The Williams Transco Regional Energy Access Expansion Project (REAE) threatens to undermine climate action progress and add to the burden on environmental justice communities.
REAE involves the construction of and modifications to miles of pipelines and compressor stations in New Jersey and Pennsylvania. It would increase capacity for piping fracked gas from northeastern Pennsylvania to multiple points south in that state and New Jersey. Compressor stations that would be modified or expanded in New Jersey are in Somerset County and Mercer County.
In West Deptford, NJ, close to the Gibbstown site proposed for a massive liquid natural gas export facility, REAE would involve the construction of an entirely new compressor station.
At a recent hearing of the NJ Department of Environmental Protection, the NJ Chapter of the Sierra Club and other environmental organizations called upon Gov. Phil Murphy and state officials to reject a slew of air quality permits that would enable the REAE project to move forward.

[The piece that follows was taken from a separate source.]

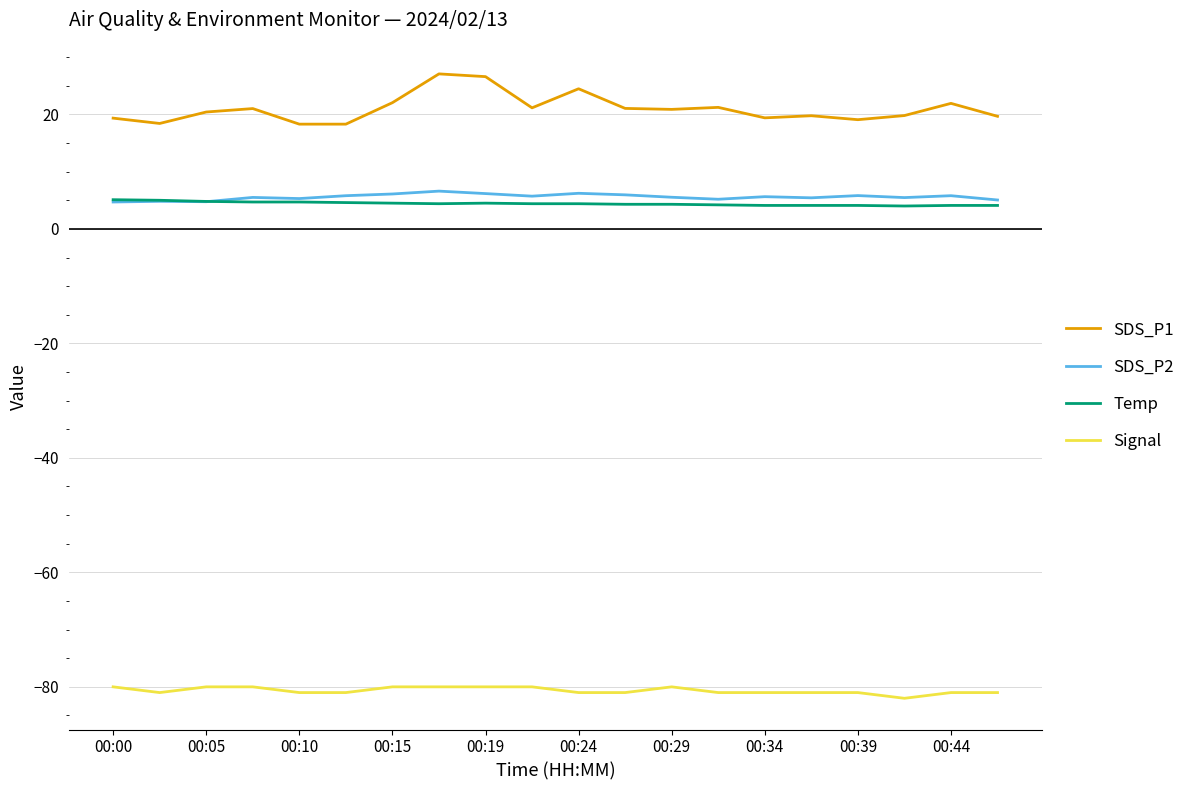

What is the minimum value shown in the chart?

-82.0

According to the Federal Energy Regulatory Commission (FERC), the REAE project would involve the construction and operation of 22.2 miles of 30-inch-diameter lateral pipeline and 13.8 miles of 42-inch-diameter loop pipeline in Pennsylvania.
FERC, in its poorly detailed environmental impact statement released July 29, 2022, states that REAE construction impacts “may be predominantly borne by environmental justice communities” and that effects of these impacts “would be reduced to less-than-significant levels, except for climate change impacts.”
At a time when communities are already gasping for clean air and the effects of climate change are profoundly altering living conditions across the planet, this project is foolish at best and needs to be stopped.